In the program (and her book), Kondo asks people to go through their stuff and keep what sparks joy. That’s for each person to decide, not Marie Kondo. The show is sweet-natured and upbeat as is its host. Yet the image below has been circulating on Twitter, with Kondo being called a “monster.”

I don’t know if the person who initially made the “monster” remark was doing it in jest, but it’s a misrepresentation.

Some English-language commentary on Kondo misses obvious cultural nuances. For example, in The Guardian, the aforementioned Schofield writes:

Kondo helps a woman declutter her books by ‘waking them up’. Surely the way to wake up any book is to open it up and read it aloud, not tap it with fairy finger motions – but this is the woo-woo, nonsense territory we are in.

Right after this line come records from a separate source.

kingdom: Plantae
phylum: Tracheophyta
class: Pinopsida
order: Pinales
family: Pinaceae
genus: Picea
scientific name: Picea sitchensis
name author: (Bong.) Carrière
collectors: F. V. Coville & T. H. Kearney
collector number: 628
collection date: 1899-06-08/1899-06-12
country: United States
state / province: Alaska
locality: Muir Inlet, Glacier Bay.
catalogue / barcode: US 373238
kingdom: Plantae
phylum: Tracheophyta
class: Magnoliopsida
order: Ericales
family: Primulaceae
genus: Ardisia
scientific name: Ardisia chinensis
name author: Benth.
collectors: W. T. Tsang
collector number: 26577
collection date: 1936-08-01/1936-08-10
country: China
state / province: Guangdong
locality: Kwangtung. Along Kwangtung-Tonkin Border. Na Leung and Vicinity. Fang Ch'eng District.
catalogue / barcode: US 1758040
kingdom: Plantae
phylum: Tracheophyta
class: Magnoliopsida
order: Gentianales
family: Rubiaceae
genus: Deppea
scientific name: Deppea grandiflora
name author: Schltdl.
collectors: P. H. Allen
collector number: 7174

Less “woo-woo nonsense” and more Japanese-style animism that comes out of the country’s indigenous Shinto beliefs. This is why Kondo asks people to thank each item before discarding. In Japan, objects can have souls (which is why I once had a Shinto priest bless my phone!) In my experience, it is not uncommon for people to thank a discarded object after being used for many years. So much of Kondo—and Japan—can be filtered through animism.

This doesn’t mean Kondo and her method are beyond reproach. Kondo has said she tried tearing out parts of books to see if that helped her declutter. It didn’t, so she doesn’t recommend it. Honestly, I do shudder at the notion of ripping parts out of books! The idea of pairing down one’s library isn’t intrinsically Japanese, either. There’s even a word for buying books and not reading them (積ん読 or tsundoku, literally meaning “reading pile”). Also, the country is filled with people who collect old books! If you are ever in Tokyo, visit Jinbocho, which is filled with old bookshops.

Kondo keeps about thirty books. That’s her ideal number. It’s not mine. I have hundreds and hundreds of books. They all spark joy and are stacked neatly in shelves. The ones that are not are stacked neatly on the floor. I don’t plan on weeding them out, because they bring me great happiness, which by Kondo’s standards is the question one should ask.

Does something spark joy? If so, keep it. She’s helping people ask the question, but it’s us who does the answering.